• [DOCUMENT SOURCE]:
========
NEC 2023 - Imaginons collectivement d’autres réseaux sociaux

Retour sur l'atelier co-organisé avec les Designers Ethiques lors de Numérique en Commun[s] 2023 autour de l'économie de l'attention et du design persuasif.

Dans le cadre de notre partenariat avec l’édition nationale 2023 de Numérique en Commun[s], nous avons organisé avec le collectif des Designers Éthiques(1) un atelier autour du design attentionnel des réseaux sociaux intitulé “Réinventons ensemble un (autre) réseau social pour préserver notre attention”. L'atelier a rencontré un franc succès, signe de l’intérêt et de la nécessité d’organiser de tels formats pédagogiques et participatifs autour de ces sujets.

Cet atelier s’est déroulé en 4 temps :

  • Présentation et définition des enjeux, rappel du cadre législatif et réglementaire en cours d’évolution ;
  • Identification de mécanismes de captation et dark patterns sur les réseaux sociaux parmi les plus utilisés et connus des participants et participantes ;
  • Prototypage de réseaux sociaux alternatifs ;
  • Conclusion, partage de ressources et d’alternatives aux plateformes dominantes n’étant pas basées sur le design attentionnel.
========
• [CONSIGNE]:
Transcrivez sans rien changer le passage de la page sur l'atelier NEC 2023 qui commence à « Cet atelier s’est » et se termine à « le design attentionnel. ».

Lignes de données
========
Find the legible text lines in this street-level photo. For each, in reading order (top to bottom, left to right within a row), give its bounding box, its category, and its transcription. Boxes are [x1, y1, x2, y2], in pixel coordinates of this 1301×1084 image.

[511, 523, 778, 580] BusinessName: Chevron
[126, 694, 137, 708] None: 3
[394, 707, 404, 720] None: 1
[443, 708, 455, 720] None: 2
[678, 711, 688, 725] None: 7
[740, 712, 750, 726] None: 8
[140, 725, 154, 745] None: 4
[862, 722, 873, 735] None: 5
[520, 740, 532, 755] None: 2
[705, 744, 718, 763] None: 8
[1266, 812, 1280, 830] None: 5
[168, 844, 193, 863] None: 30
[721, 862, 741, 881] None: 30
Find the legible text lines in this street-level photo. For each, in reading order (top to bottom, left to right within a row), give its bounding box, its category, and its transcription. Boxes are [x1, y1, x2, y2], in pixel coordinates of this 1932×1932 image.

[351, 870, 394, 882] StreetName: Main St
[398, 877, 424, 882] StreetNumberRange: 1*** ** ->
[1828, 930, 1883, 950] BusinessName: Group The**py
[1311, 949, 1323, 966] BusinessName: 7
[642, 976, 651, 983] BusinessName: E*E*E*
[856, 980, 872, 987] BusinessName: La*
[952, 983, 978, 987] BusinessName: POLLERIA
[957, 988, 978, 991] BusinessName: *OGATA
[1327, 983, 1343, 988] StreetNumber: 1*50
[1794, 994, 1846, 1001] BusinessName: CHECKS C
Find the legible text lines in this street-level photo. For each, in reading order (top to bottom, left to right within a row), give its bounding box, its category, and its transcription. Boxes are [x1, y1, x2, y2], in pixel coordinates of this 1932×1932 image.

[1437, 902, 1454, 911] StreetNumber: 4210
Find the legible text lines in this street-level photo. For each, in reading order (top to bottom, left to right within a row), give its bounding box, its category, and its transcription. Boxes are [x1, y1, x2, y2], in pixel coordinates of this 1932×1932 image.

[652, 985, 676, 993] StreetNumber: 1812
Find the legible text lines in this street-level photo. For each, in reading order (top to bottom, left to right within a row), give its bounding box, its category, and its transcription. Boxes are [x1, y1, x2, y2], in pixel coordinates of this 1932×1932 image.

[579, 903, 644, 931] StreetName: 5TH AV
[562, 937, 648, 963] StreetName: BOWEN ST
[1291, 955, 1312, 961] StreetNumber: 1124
========
• [RÉPONSE À L'EXERCICE]:
Cet atelier s’est déroulé en 4 temps :

  • Présentation et définition des enjeux, rappel du cadre législatif et réglementaire en cours d’évolution ;
  • Identification de mécanismes de captation et dark patterns sur les réseaux sociaux parmi les plus utilisés et connus des participants et participantes ;
  • Prototypage de réseaux sociaux alternatifs ;
  • Conclusion, partage de ressources et d’alternatives aux plateformes dominantes n’étant pas basées sur le design attentionnel.